Work through the records below and copy every line that includes "Ontario".

Dataset excerpts:

_ _ _

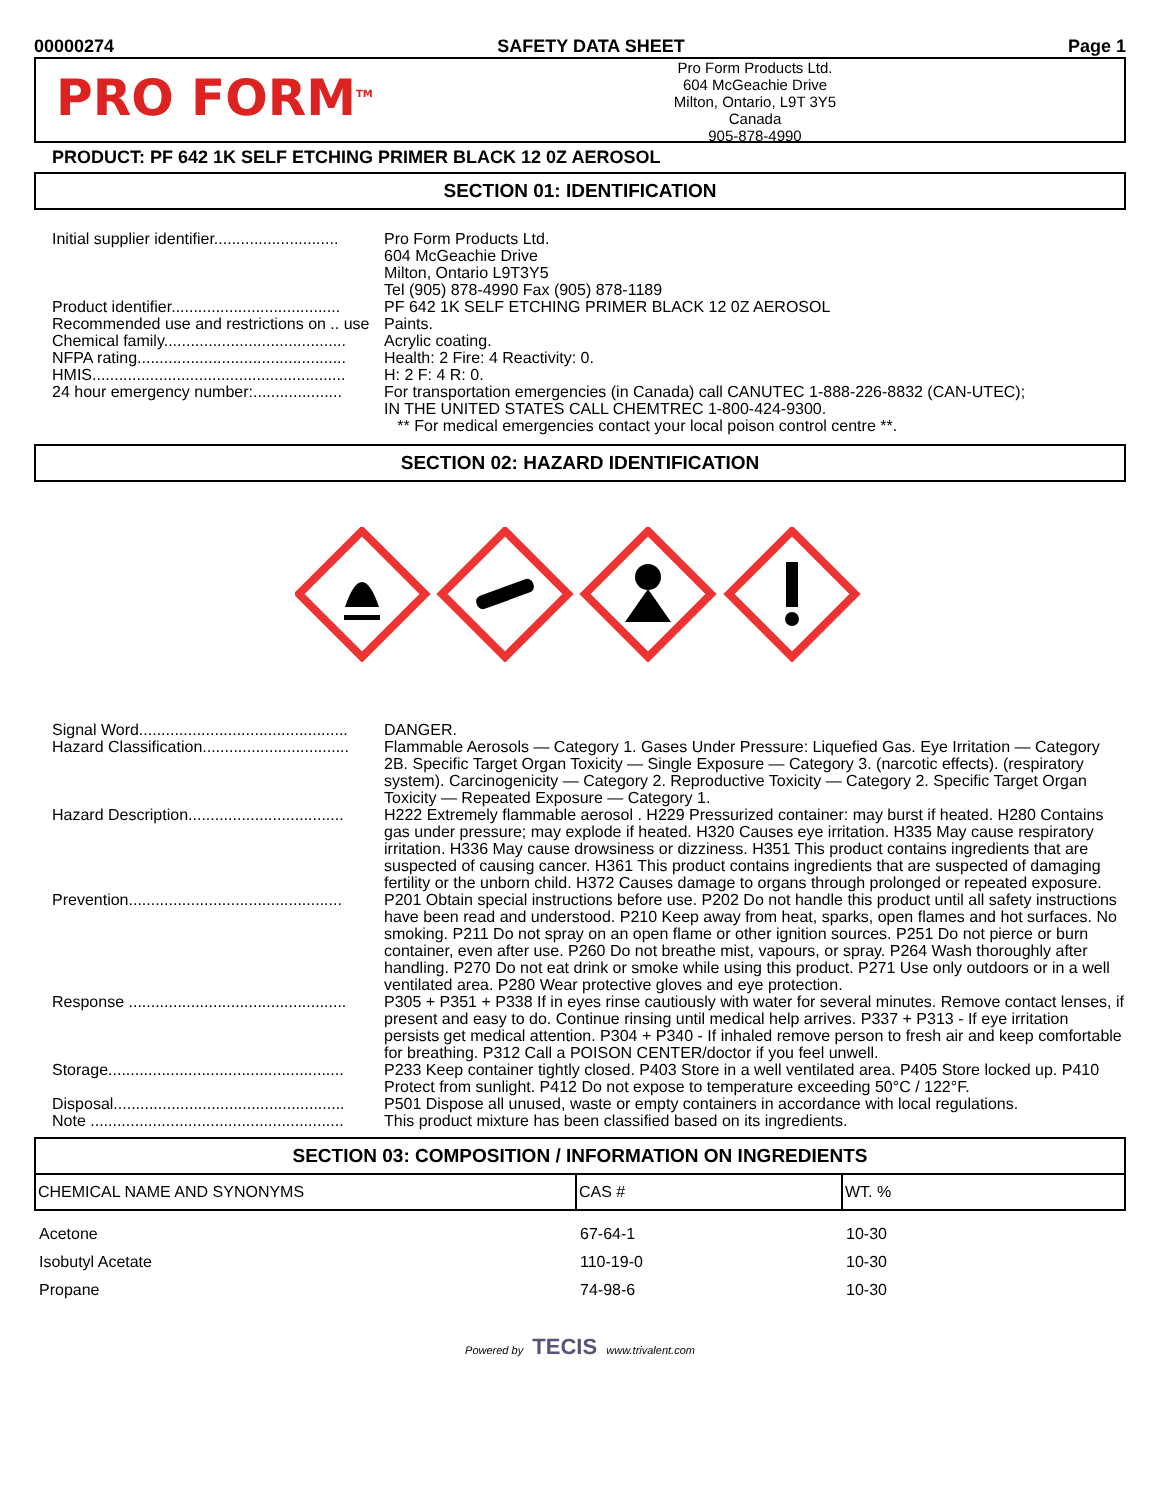00000274 SAFETY DATA SHEET Page 1
PRO FORM<sup>TM</sup>
Pro Form Products Ltd.
604 McGeachie Drive
Milton, Ontario, L9T 3Y5
Canada
905-878-4990
PRODUCT: PF 642 1K SELF ETCHING PRIMER BLACK 12 0Z AEROSOL
SECTION 01: IDENTIFICATION
| Initial supplier identifier............................ | Pro Form Products Ltd. 604 McGeachie Drive Milton, Ontario L9T3Y5 Tel (905) 878-4990 Fax (905) 878-1189 |
| Product identifier...................................... | PF 642 1K SELF ETCHING PRIMER BLACK 12 0Z AEROSOL |
| Recommended use and restrictions on .. use | Paints. |
| Chemical family......................................... | Acrylic coating. |
| NFPA rating............................................... | Health: 2 Fire: 4 Reactivity: 0. |
| HMIS......................................................... | H: 2 F: 4 R: 0. |
| 24 hour emergency number:.................... | For transportation emergencies (in Canada) call CANUTEC 1-888-226-8832 (CAN-UTEC); IN THE UNITED STATES CALL CHEMTREC 1-800-424-9300. ** For medical emergencies contact your local poison control centre **. |
SECTION 02: HAZARD IDENTIFICATION
| Signal Word............................................... | DANGER. |
| Hazard Classification................................. | Flammable Aerosols — Category 1. Gases Under Pressure: Liquefied Gas. Eye Irritation — Category 2B. Specific Target Organ Toxicity — Single Exposure — Category 3. (narcotic effects). (respiratory system). Carcinogenicity — Category 2. Reproductive Toxicity — Category 2. Specific Target Organ Toxicity — Repeated Exposure — Category 1. |
| Hazard Description................................... | H222 Extremely flammable aerosol . H229 Pressurized container: may burst if heated. H280 Contains gas under pressure; may explode if heated. H320 Causes eye irritation. H335 May cause respiratory irritation. H336 May cause drowsiness or dizziness. H351 This product contains ingredients that are suspected of causing cancer. H361 This product contains ingredients that are suspected of damaging fertility or the unborn child. H372 Causes damage to organs through prolonged or repeated exposure. |
| Prevention................................................ | P201 Obtain special instructions before use. P202 Do not handle this product until all safety instructions have been read and understood. P210 Keep away from heat, sparks, open flames and hot surfaces. No smoking. P211 Do not spray on an open flame or other ignition sources. P251 Do not pierce or burn container, even after use. P260 Do not breathe mist, vapours, or spray. P264 Wash thoroughly after handling. P270 Do not eat drink or smoke while using this product. P271 Use only outdoors or in a well ventilated area. P280 Wear protective gloves and eye protection. |
| Response ................................................. | P305 + P351 + P338 If in eyes rinse cautiously with water for several minutes. Remove contact lenses, if present and easy to do. Continue rinsing until medical help arrives. P337 + P313 - If eye irritation persists get medical attention. P304 + P340 - If inhaled remove person to fresh air and keep comfortable for breathing. P312 Call a POISON CENTER/doctor if you feel unwell. |
| Storage..................................................... | P233 Keep container tightly closed. P403 Store in a well ventilated area. P405 Store locked up. P410 Protect from sunlight. P412 Do not expose to temperature exceeding 50°C / 122°F. |
| Disposal.................................................... | P501 Dispose all unused, waste or empty containers in accordance with local regulations. |
| Note ......................................................... | This product mixture has been classified based on its ingredients. |
SECTION 03: COMPOSITION / INFORMATION ON INGREDIENTS
| CHEMICAL NAME AND SYNONYMS | CAS # | WT. % |
| --- | --- | --- |
| Acetone | 67-64-1 | 10-30 |
| Isobutyl Acetate | 110-19-0 | 10-30 |
| Propane | 74-98-6 | 10-30 |
Powered by TECIS www.trivalent.com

_ _ _

WRITTEN RESPONSE »
Milton, Ontario, L9T 3Y5
| Initial supplier identifier............................ | Pro Form Products Ltd. 604 McGeachie Drive Milton, Ontario L9T3Y5 Tel (905) 878-4990 Fax (905) 878-1189 |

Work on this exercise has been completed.